Dr. Alan Leonardi, director of NOAA’s Office of Ocean Exploration and Research, is excited about the potential of uncrewed systems to help reveal the undersea world – but he knows it will be more complicated than simply tossing robots into the ocean. Advances in engineering, he said, will have to be matched with advances in data and software capability: “If you’re going to have robots out there doing their thing, you’d better make them smart,” he said. “Artificial intelligence and machine learning are going to help us do that. If we can put our data in the cloud, rather than sit on a hard disk somewhere in a shore-based location, those tools can help a broad array of clients in the world – whether in the business, philanthropic, academic or government sectors – to quickly assess whether or not our data and information have value to them, so they can make decisions, improve a product, or in some cases make money.”
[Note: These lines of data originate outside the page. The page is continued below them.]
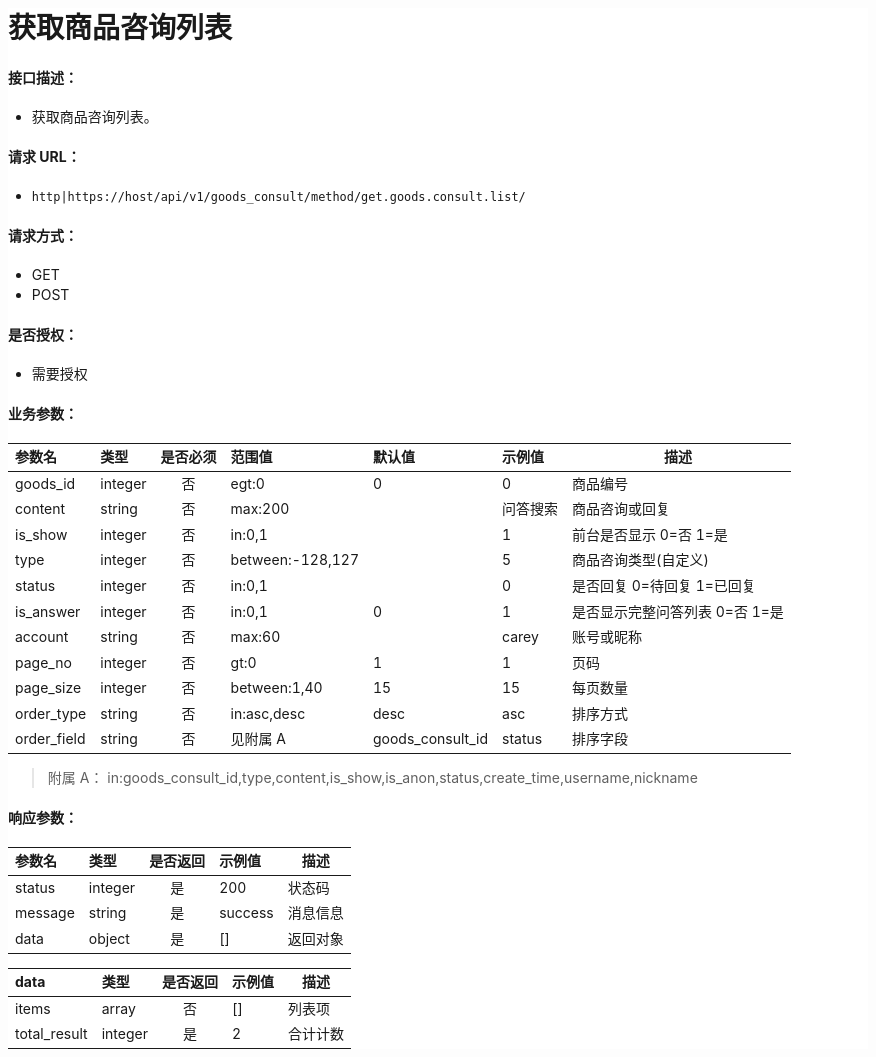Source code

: # 获取商品咨询列表

#### 接口描述：
- 获取商品咨询列表。

#### 请求 URL：
- `http|https://host/api/v1/goods_consult/method/get.goods.consult.list/`

#### 请求方式：
- GET
- POST

#### 是否授权：
- 需要授权

#### 业务参数：
|参数名|类型|是否必须|范围值|默认值|示例值|描述|
|:----|:---|:---:|:-----|:-----|:-----|-----|
|goods_id |integer |否 |egt:0 |0 |0 |商品编号 |
|content |string |否 |max:200 | |问答搜索 |商品咨询或回复 |
|is_show |integer |否 |in:0,1 | |1 |前台是否显示 0=否 1=是 |
|type |integer |否 |between:-128,127 | |5 |商品咨询类型(自定义) |
|status |integer |否 |in:0,1 | |0 |是否回复 0=待回复 1=已回复 |
|is_answer |integer |否 |in:0,1 |0 |1 |是否显示完整问答列表 0=否 1=是 |
|account |string |否 |max:60 | |carey |账号或昵称 |
|page_no |integer |否 |gt:0 |1 |1 |页码 |
|page_size |integer |否 |between:1,40 |15 |15 |每页数量 |
|order_type |string |否 |in:asc,desc |desc |asc |排序方式 |
|order_field |string |否 |见附属 A |goods_consult_id |status |排序字段 |

> 附属 A：
in:goods_consult_id,type,content,is_show,is_anon,status,create_time,username,nickname

#### 响应参数：
|参数名|类型|是否返回|示例值|描述|
|:-----|:-----|:---:|:-----|-----|
|status |integer |是 |200 |状态码 |
|message |string |是 |success |消息信息 |
|data |object |是 |[] |返回对象 |

|data|类型|是否返回|示例值|描述|
|:-----|:-----|:---:|:-----|-----|
|items |array |否 |[] |列表项 |
|total_result |integer |是 |2 |合计计数 |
Dr. Jamese Sims, a physical scientist who began her NOAA career more than 15 years ago, developing and improving predictive models for the National Weather Service, coordinated NOAA’s Artificial Intelligence Strategy, released in February of 2020. “We have a lot of synergy across all these strategies. We’re really changing the culture in the way that we manage our science and technology,” she said. “By making sure we’re taking the ‘One NOAA’ approach, and that line offices are constantly communicating about driving these strategies and implementing them. … We have a lot of synergy across all these strategies.”
“NOAA is a pioneer with a strong track record of applying the latest science and technology and these new strategies will allow us to dramatically expand these applications across our mission areas,” said Dr. Neil Jacobs, Ph.D., acting NOAA administrator. “These detailed strategies will enable us to achieve our priorities of reclaiming and maintaining global leadership in numerical weather prediction and sustainably expanding the American Blue Economy.”
Such an approach makes it impossible to view any of these six strategies in isolation. As NOAA scientists expand their use of uncrewed systems and partner with citizen scientists to collect more data – including more detailed and comprehensive data such as the molecular information revealed by ‘omics analyses – NOAA experts will assure that the growing data catalog will reach a wider audience, who will use new tools to do more with it.
Emerging technologies like AI, uncrewed systems, ‘omics, big data and cloud services hold incredible promise to solve difficult challenges, and through these strategies and initiatives, NOAA seeks to bring this potential to all Americans for their use and benefit.